Play Time/Replayability - Metroid contains more than 20 hours of gameplay during your first run in events, and will have you playing more to search for every upgrade, expansion, scan, and image gallery. It’ll take nearly five files for each of these for weaker players, especially with hard mode as an added bonus. There’s also an original Metroid unlockable for those who’ve completed Metroid Fusion, yet you’ll need the Nintendo GameCube Game Boy Advance Cable to do so. Metroid Prime has so much to do, but even when completed, I’ve felt too compelled to play it again and again. There isn’t a true number you can set on Metroid Prime due to its amazing gameplay structure.

Final Recommendation - It’s almost too obvious, but I highly recommend Metroid Prime for every player. However, with a bit of lag in its beginning and the patience it might take for each upgrade, I can see some players being upset with the game. Nonetheless, I hope you can see my point when I say that Metroid Prime is worth getting, even if you don’t even have a GameCube. Go get it. If you’re patient enough, you’ll enjoy one of the finest games ever.

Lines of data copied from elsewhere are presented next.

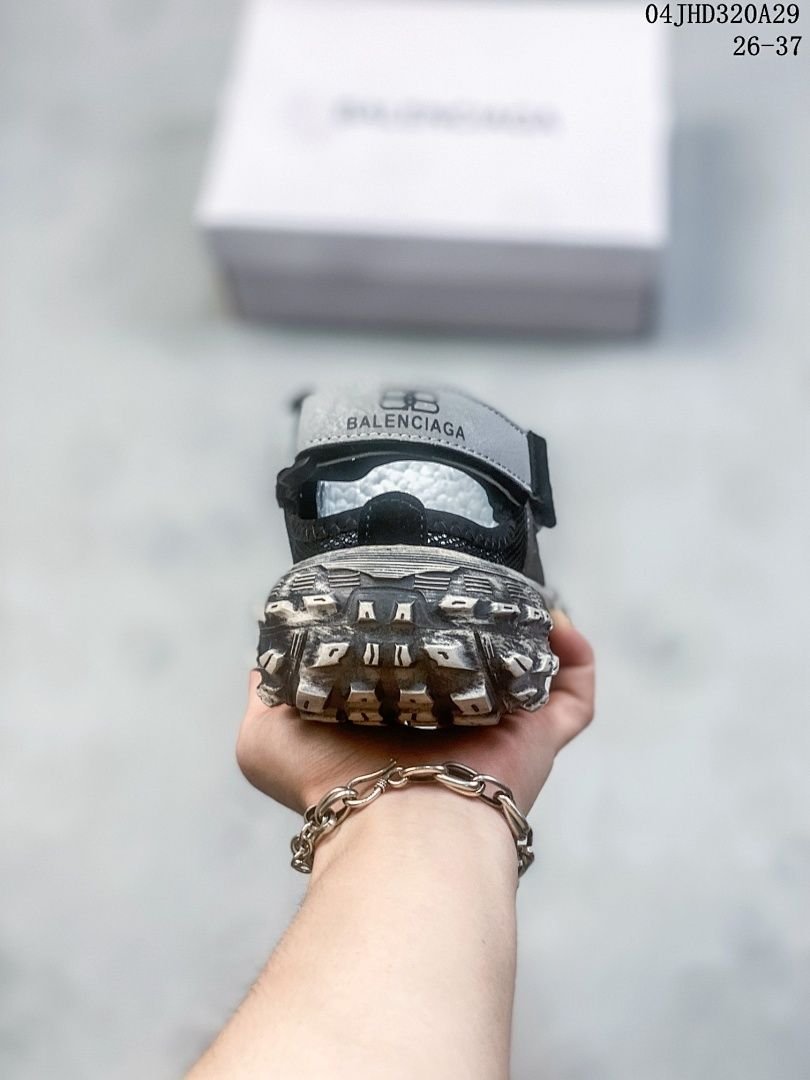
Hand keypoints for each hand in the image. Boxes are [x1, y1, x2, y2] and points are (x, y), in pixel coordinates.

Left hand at [236, 612, 594, 814]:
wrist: (394, 829)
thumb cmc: (332, 788)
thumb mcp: (267, 738)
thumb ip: (266, 693)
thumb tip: (265, 659)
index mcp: (400, 715)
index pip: (418, 665)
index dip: (420, 628)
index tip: (419, 588)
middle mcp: (454, 720)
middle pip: (480, 662)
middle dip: (483, 620)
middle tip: (478, 579)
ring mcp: (502, 728)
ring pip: (532, 670)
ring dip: (532, 628)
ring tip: (521, 589)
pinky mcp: (541, 738)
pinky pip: (575, 691)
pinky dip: (574, 653)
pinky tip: (556, 619)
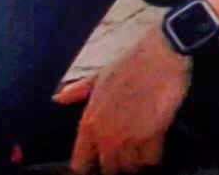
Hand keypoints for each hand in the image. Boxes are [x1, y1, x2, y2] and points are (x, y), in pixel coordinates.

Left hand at [57, 25, 193, 173]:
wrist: (160, 54)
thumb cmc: (129, 63)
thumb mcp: (99, 76)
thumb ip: (79, 91)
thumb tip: (58, 98)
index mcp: (89, 124)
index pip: (80, 164)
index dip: (90, 165)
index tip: (100, 160)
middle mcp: (105, 137)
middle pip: (108, 169)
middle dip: (116, 164)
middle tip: (126, 154)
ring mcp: (129, 138)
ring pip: (130, 168)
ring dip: (136, 162)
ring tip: (142, 152)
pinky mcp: (153, 136)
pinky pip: (152, 159)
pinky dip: (154, 156)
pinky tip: (157, 147)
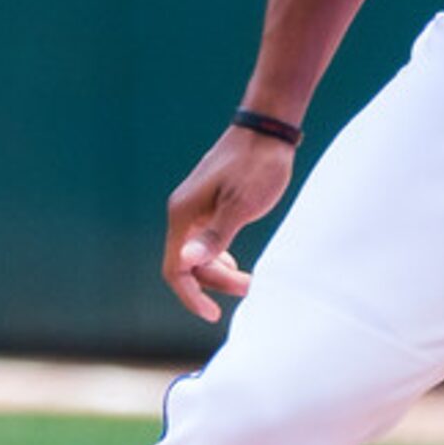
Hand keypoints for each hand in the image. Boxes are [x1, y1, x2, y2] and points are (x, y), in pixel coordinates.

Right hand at [161, 129, 298, 321]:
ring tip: (248, 281)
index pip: (176, 269)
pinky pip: (205, 240)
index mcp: (184, 215)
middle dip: (215, 283)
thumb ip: (216, 236)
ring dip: (219, 271)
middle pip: (188, 264)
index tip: (212, 315)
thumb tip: (188, 263)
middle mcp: (183, 212)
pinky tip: (234, 265)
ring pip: (197, 252)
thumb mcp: (242, 205)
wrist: (267, 130)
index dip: (191, 296)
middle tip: (251, 288)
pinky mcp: (208, 202)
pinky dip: (218, 257)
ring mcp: (194, 207)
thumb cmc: (258, 165)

Since Metroid Prime doesn’t require the least bit of memory, is cheap, and is on the cheapest console today, there is really no reason not to at least give it a try. It’s much more than a bargain. It’s a must-buy. Many consoles, such as the Xbox and PlayStation 2 would welcome Metroid Prime onto their systems for the most part. Nintendo definitely does, which is why you can only find Metroid Prime on the GameCube. Regardless, all consoles have good games. The Xbox and PlayStation 2 are some phenomenal consoles, and like the GameCube, and pushing the limit on game boundaries. Of course, consoles also have to have representation in their games, and if there’s one game that represents the Nintendo GameCube the best, it’s Metroid Prime.